SUPPLIED MATERIAL START

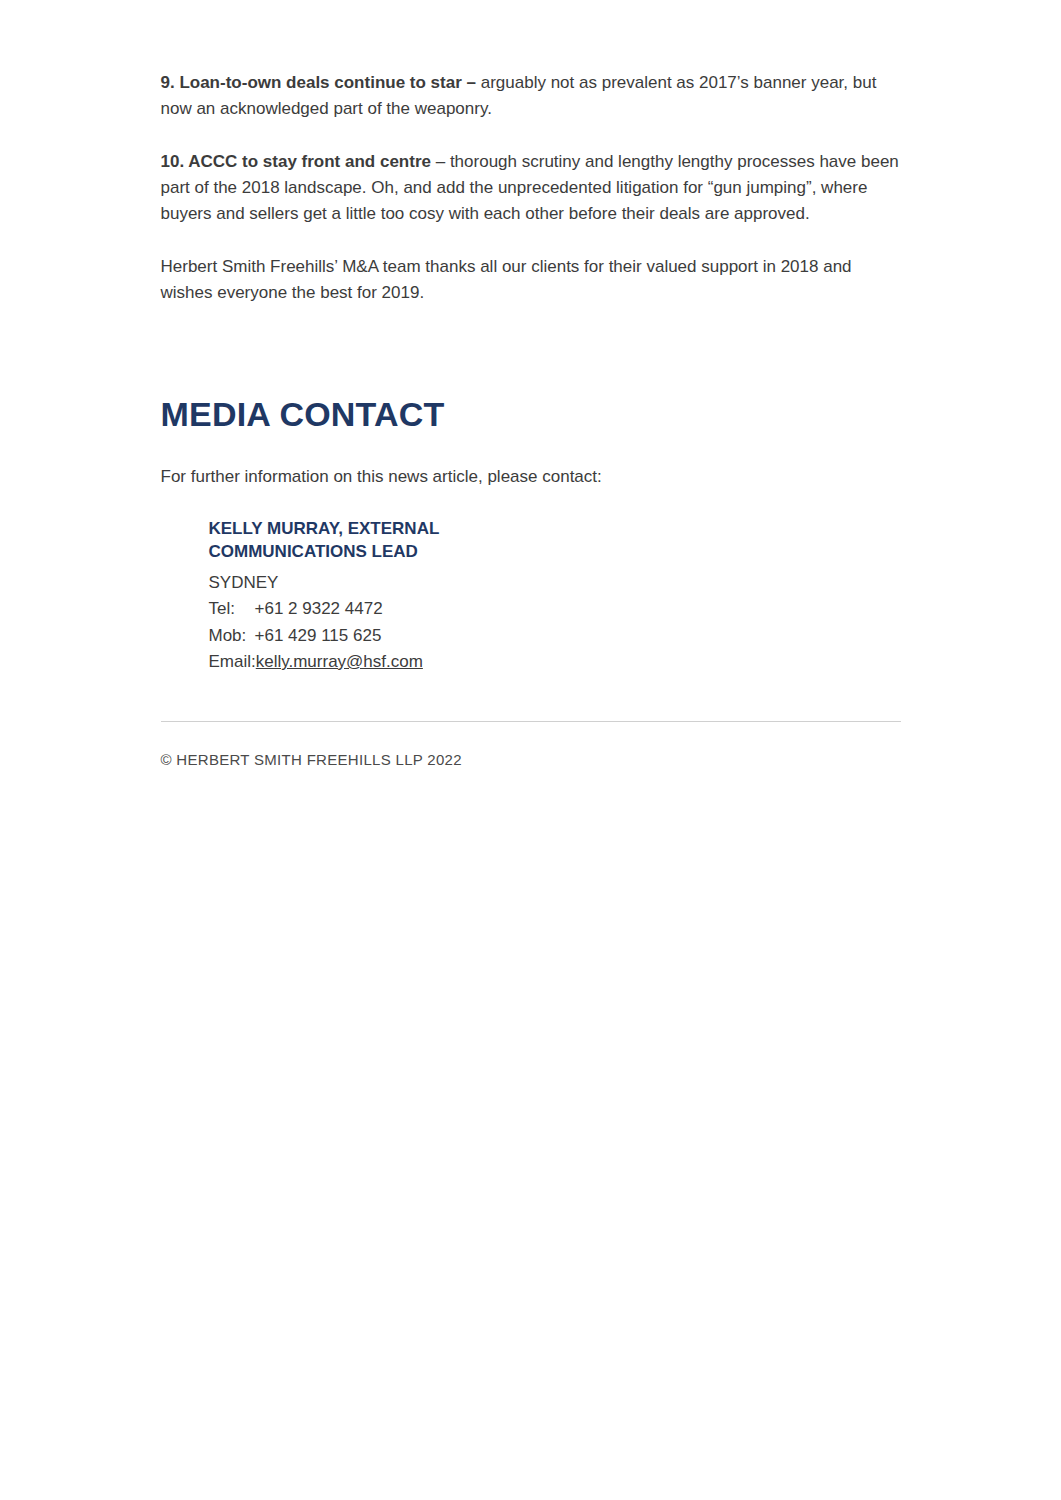9. Loan-to-own deals continue to star – arguably not as prevalent as 2017’s banner year, but now an acknowledged part of the weaponry.
10. ACCC to stay front and centre – thorough scrutiny and lengthy lengthy processes have been part of the 2018 landscape. Oh, and add the unprecedented litigation for “gun jumping”, where buyers and sellers get a little too cosy with each other before their deals are approved.
Herbert Smith Freehills’ M&A team thanks all our clients for their valued support in 2018 and wishes everyone the best for 2019.
MEDIA CONTACT
For further information on this news article, please contact:
Kelly Murray, External Communications Lead
SYDNEY
Tel:+61 2 9322 4472
Mob:+61 429 115 625
Email: kelly.murray@hsf.com
© HERBERT SMITH FREEHILLS LLP 2022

SUPPLIED MATERIAL END

## ABOUT THIS EXERCISE
Where a picture appears, omit it, and otherwise retype the material exactly.

## SOLUTION TO THE EXERCISE
9. Loan-to-own deals continue to star – arguably not as prevalent as 2017’s banner year, but now an acknowledged part of the weaponry.
10. ACCC to stay front and centre – thorough scrutiny and lengthy lengthy processes have been part of the 2018 landscape. Oh, and add the unprecedented litigation for “gun jumping”, where buyers and sellers get a little too cosy with each other before their deals are approved.
Herbert Smith Freehills’ M&A team thanks all our clients for their valued support in 2018 and wishes everyone the best for 2019.
MEDIA CONTACT
For further information on this news article, please contact:
Kelly Murray, External Communications Lead
SYDNEY
Tel:+61 2 9322 4472
Mob:+61 429 115 625
Email: kelly.murray@hsf.com
© HERBERT SMITH FREEHILLS LLP 2022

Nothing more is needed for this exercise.